▸ ZEILEN
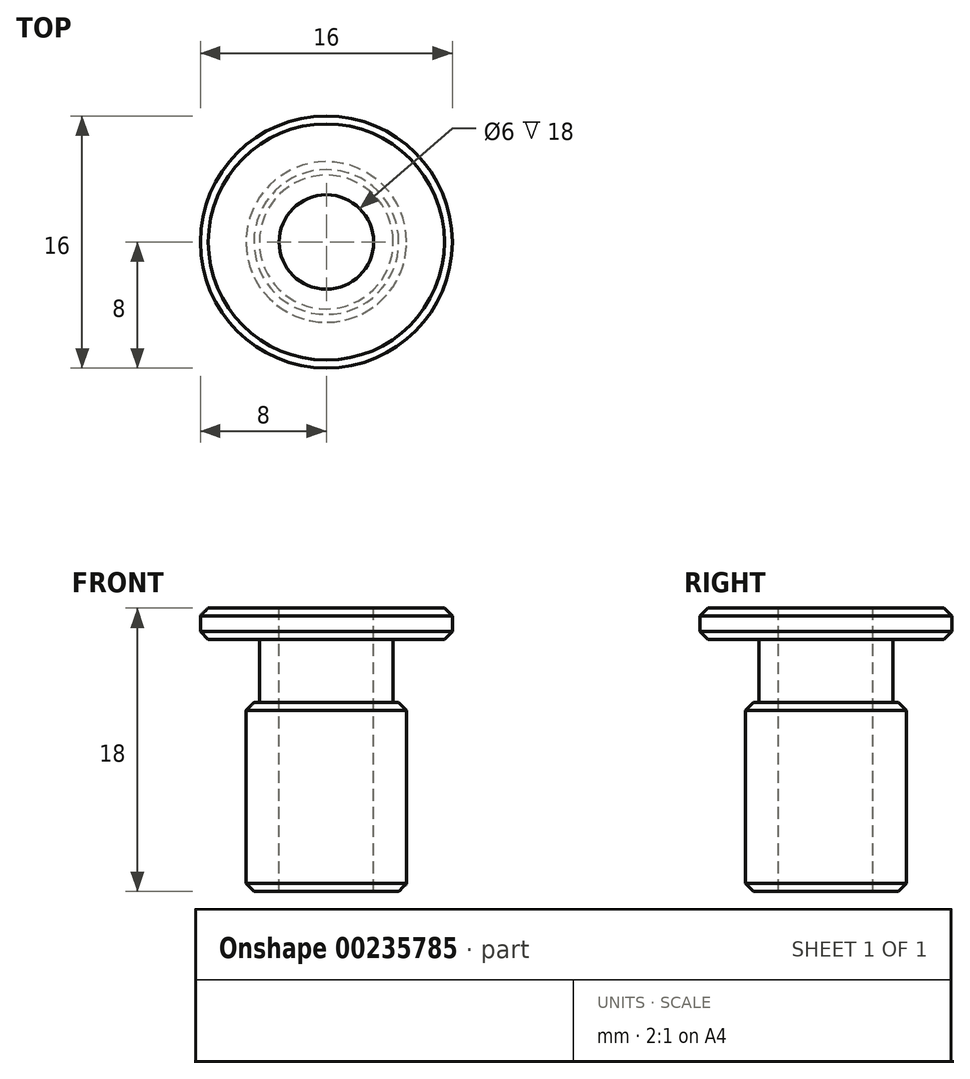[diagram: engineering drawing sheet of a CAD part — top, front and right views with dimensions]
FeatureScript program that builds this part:
annotation { "Feature Type Name" : "Feature", "Feature Type Description" : "" }
export const myFeature = defineFeature(function(context is Context, id is Id, definition is map)
    precondition{}
    {
        {
            var Q0;
            Q0=qCreatedBy(makeId("Front.planeOp"),FACE);
            var sketch = newSketch(context, id + "F0", { "sketchPlane" : qUnion([Q0])});
            skLineSegment(sketch, "E0", {"start": v(0, -199.85) * mm, "end": v(8, -199.85) * mm});
            skLineSegment(sketch, "E1", {"start": v(8, -199.85) * mm, "end": v(8, -201.85) * mm});
            skLineSegment(sketch, "E2", {"start": v(8, -201.85) * mm, "end": v(4.25, -201.85) * mm});
            skLineSegment(sketch, "E3", {"start": v(4.25, -201.85) * mm, "end": v(4.25, -205.85) * mm});
            skLineSegment(sketch, "E4", {"start": v(4.25, -205.85) * mm, "end": v(5.1, -205.85) * mm});
            skLineSegment(sketch, "E5", {"start": v(5.1, -205.85) * mm, "end": v(5.1, -217.85) * mm});
            skLineSegment(sketch, "E6", {"start": v(5.1, -217.85) * mm, "end": v(0, -217.85) * mm});
            skLineSegment(sketch, "E7", {"start": v(0, -217.85) * mm, "end": v(0, -199.85) * mm});
            skSolve(sketch);
        }
        {
            var Q0;
            Q0=makeQuery(id+"F0.imprint","IMPRINT",FACE,{"disambiguationData":[TD([[makeQuery(id+"F0.imprint","IMPRINT",EDGE,{"derivedFrom":sQuery(id+"F0.wireOp",EDGE,"E0")}),-1.0]])]});
            var Q1;
            Q1=sQuery(id+"F0.wireOp",EDGE,"E7");
            revolve(context, id + "F1", {"entities" : qUnion([Q0]), "axis" : qUnion([Q1]), "revolveType" : RevolveType.FULL});
        }
        {
            var Q0;
            Q0=makeQuery(id+"F1.opRevolve","SWEPT_EDGE",EDGE,{"disambiguationData":[OSD([sQuery(id+"F0.wireOp",EDGE,"E0"),sQuery(id+"F0.wireOp",EDGE,"E1")])]});
            var Q1;
            Q1=makeQuery(id+"F1.opRevolve","SWEPT_EDGE",EDGE,{"disambiguationData":[OSD([sQuery(id+"F0.wireOp",EDGE,"E1"),sQuery(id+"F0.wireOp",EDGE,"E2")])]});
            var Q2;
            Q2=makeQuery(id+"F1.opRevolve","SWEPT_EDGE",EDGE,{"disambiguationData":[OSD([sQuery(id+"F0.wireOp",EDGE,"E4"),sQuery(id+"F0.wireOp",EDGE,"E5")])]});
            var Q3;
            Q3=makeQuery(id+"F1.opRevolve","SWEPT_EDGE",EDGE,{"disambiguationData":[OSD([sQuery(id+"F0.wireOp",EDGE,"E5"),sQuery(id+"F0.wireOp",EDGE,"E6")])]});
            chamfer(context, id + "F2", {"entities" : qUnion([Q0, Q1, Q2, Q3]), "chamferType" : ChamferType.OFFSET_ANGLE, "width" : .5 * mm, "oppositeDirection" : false, "angle" : 45 * degree, "tangentPropagation" : true});
        }
        {
            var Q0;
            Q0=makeQuery(id+"F1.opRevolve","SWEPT_FACE",FACE,{"disambiguationData":[OSD([sQuery(id+"F0.wireOp",EDGE,"E0")])]});
            var sketch = newSketch(context, id + "F3", { "sketchPlane" : qUnion([Q0])});
            skCircle(sketch, "E8", {"center": v(0, 0) * mm, "radius": 3 * mm});
            skSolve(sketch);
        }
        {
            var Q0;
            Q0=sQuery(id+"F3.wireOp",VERTEX,"E8.center");
            var Q1;
            Q1=makeQuery(id+"F1.opRevolve","SWEPT_BODY",BODY,{"disambiguationData":[OSD([sQuery(id+"F0.wireOp",EDGE,"E0"),sQuery(id+"F0.wireOp",EDGE,"E1"),sQuery(id+"F0.wireOp",EDGE,"E2"),sQuery(id+"F0.wireOp",EDGE,"E3"),sQuery(id+"F0.wireOp",EDGE,"E4"),sQuery(id+"F0.wireOp",EDGE,"E5"),sQuery(id+"F0.wireOp",EDGE,"E6"),sQuery(id+"F0.wireOp",EDGE,"E7")])]});
            hole(context, id + "F4", {"style" : HoleStyle.SIMPLE, "endStyle" : HoleEndStyle.THROUGH, "holeDiameter" : 6 * mm, "locations" : qUnion([Q0]), "scope" : qUnion([Q1]), "isTappedThrough" : true});
        }
    });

▸ ZU BEARBEITENDE AUFGABE
Ermitteln Sie alle Zeilen oben, in denen die Zeichenfolge „qUnion“ vorkommt, und geben Sie jede dieser Zeilen vollständig wieder. Beachten Sie dabei die Groß- und Kleinschreibung.

▸ LÖSUNG DER AUFGABE
            var sketch = newSketch(context, id + "F0", { "sketchPlane" : qUnion([Q0])});
            revolve(context, id + "F1", {"entities" : qUnion([Q0]), "axis" : qUnion([Q1]), "revolveType" : RevolveType.FULL});
            chamfer(context, id + "F2", {"entities" : qUnion([Q0, Q1, Q2, Q3]), "chamferType" : ChamferType.OFFSET_ANGLE, "width" : .5 * mm, "oppositeDirection" : false, "angle" : 45 * degree, "tangentPropagation" : true});
            var sketch = newSketch(context, id + "F3", { "sketchPlane" : qUnion([Q0])});
            hole(context, id + "F4", {"style" : HoleStyle.SIMPLE, "endStyle" : HoleEndStyle.THROUGH, "holeDiameter" : 6 * mm, "locations" : qUnion([Q0]), "scope" : qUnion([Q1]), "isTappedThrough" : true});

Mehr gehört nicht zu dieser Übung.